I’m sure you have heard the buzzwords around Big Data and Big Data itself. Companies and governments are gathering lots and lots of data about lots of things. Big Data analysis is trying to make sense of this mountain of data and let people make intelligent decisions. It is this Big Data analysis itself I have a problem with. To be more specific, the problem I see is when people are trying to do Big Data analysis without seeing the big picture first. I guess I would call this a “Big Picture Analysis” when you do have all the data at hand but also the reasons “why” you have so much data in the first place.
Let me explain.
Say you have a system or maybe even many computer systems that generate data that you want to analyze at some point in the future. You may or may not know how you want to analyze all this stuff but you do know that it might come in handy, one day. So, you store a ton of information. By that, I mean the system stores a ton of information into database, log files, etc. Most of the time, you don’t let the system delete anything. You just let the system gather more and more information because storage space is cheap in AWS.
Let’s assume you decided to look inside this mountain of data because you, or the business rather, can take advantage of this data to learn more about your customers and hopefully sell more products and/or services this way.
When you look inside your mountain of data using the latest Big Data analysis tools, you discover certain facts and statistics. You gather, you sum up things, and divide, you formulate, you massage the data, and so on. At some point, you will need to put these analysis results into some form of presentation that can be further used to make decisions. This can be reports, dashboards, etc.
Now, here comes the crux. With all this mountain of data, how can you be certain why you have all this data in the first place? I mean, why did your system(s) store all this data? Obviously, it stored all this data because it was designed to store all this data into databases etc. But, i’m trying to get you to see this from a business point of view. If you have modeled your system based on the domain, then you should be somewhat familiar with the data that was stored in the database. When you have a domain expert look at some of the data, that person might see certain indicators of what this data is about. Or, that person might have no clue even though that person is a business expert, a domain expert.
My point is that when you look at Big Data you should also look at the reasons why this Big Data exists. Only then, you can make a full connection and see the “Big Picture”. When you see the cause for the Big Data to exist, you can make better assumptions and conclusions after you have completed the analysis. You will be able to follow the “thread” from start to end. When you create a report after you have completed your Big Data analysis, you should also see the causes side by side on that report. Only then, you can see the Big Picture.
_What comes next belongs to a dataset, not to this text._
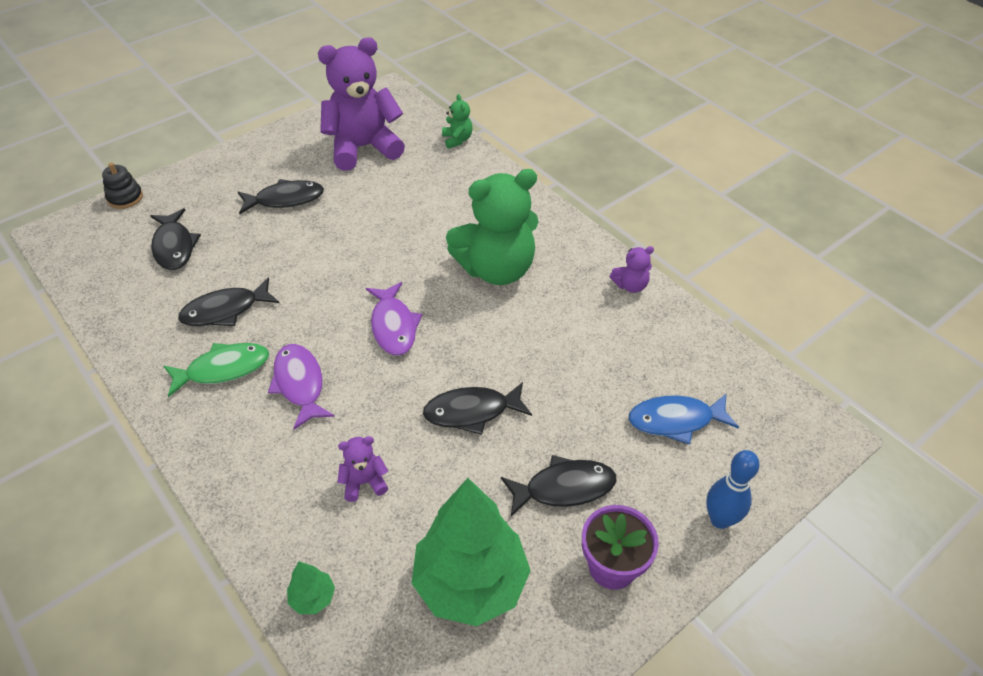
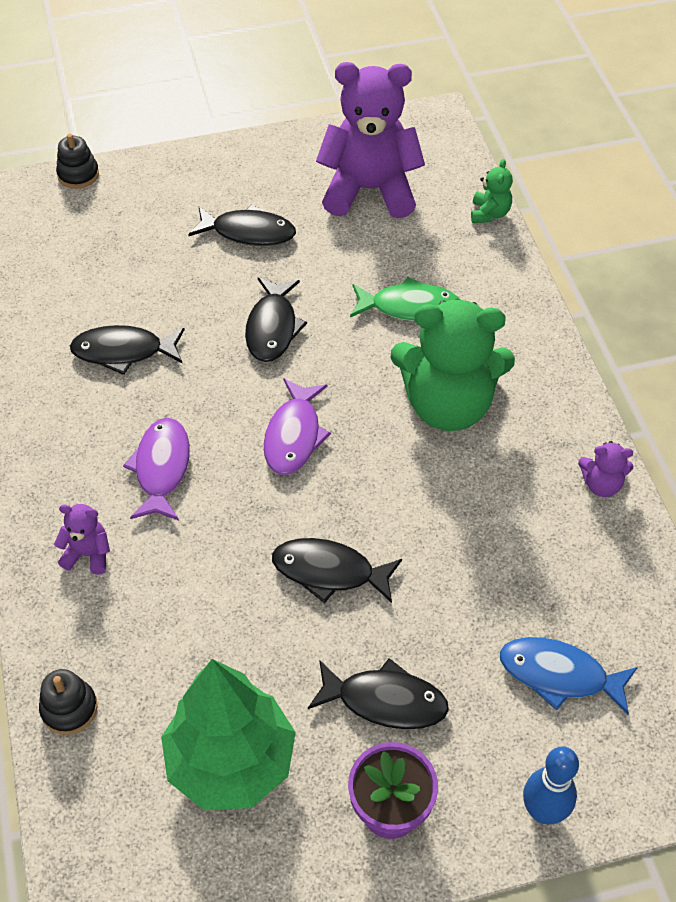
camera: 25 degrees right, 5 degrees up
black fish [150,208,201,270] -> black fish moved to [245,277,307,362]
green fish [163,343,269,397] -> green fish moved to [350,277,459,321]
green tree [287,561,335,614] -> black stacking toy [39,669,98,735]
purple teddy bear [337,436,388,502] -> purple teddy bear moved to [54,504,110,575]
So, how do you do that? If you are a big fan of domain driven design (DDD), then you are almost there. When you model a domain you also model domain events (most of the time). Domain events reflect a significant event that has happened inside your domain. The past tense is important here. Things have happened already. Domain events capture these events and let you store that these significant domain events have happened. This is when things get very exciting. Imagine what you can do here. Your domain model not only operates on the business domain but also allows you to record of anything interesting that was triggered for business reasons. When you take a look at your recorded domain events at certain dates and times, you can connect your mountain of data and the reasons why this mountain of data was born. The domain events are the reasons why you have so much data. Your reports can reflect and show this connection between domain events and stored data.
At the end, your analysis just received a significant confirmation and validation of having more accurate information. This leads to an even better understanding of the data and ultimately making smarter decisions for those who need this information.